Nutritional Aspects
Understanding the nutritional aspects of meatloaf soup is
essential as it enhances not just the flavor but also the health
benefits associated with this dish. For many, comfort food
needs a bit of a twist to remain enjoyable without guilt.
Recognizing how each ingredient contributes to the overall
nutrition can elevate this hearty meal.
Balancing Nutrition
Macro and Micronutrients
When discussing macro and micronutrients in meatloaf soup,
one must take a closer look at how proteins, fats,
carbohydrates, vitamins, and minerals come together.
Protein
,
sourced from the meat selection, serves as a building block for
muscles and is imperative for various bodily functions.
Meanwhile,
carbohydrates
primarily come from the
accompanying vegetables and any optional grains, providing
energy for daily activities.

....................

### What you should do
Output exactly the leading lines of the data, up to and including the line marked by "needs a bit".

### Result for this task
Nutritional Aspects
Understanding the nutritional aspects of meatloaf soup is
essential as it enhances not just the flavor but also the health
benefits associated with this dish. For many, comfort food
needs a bit of a twist to remain enjoyable without guilt.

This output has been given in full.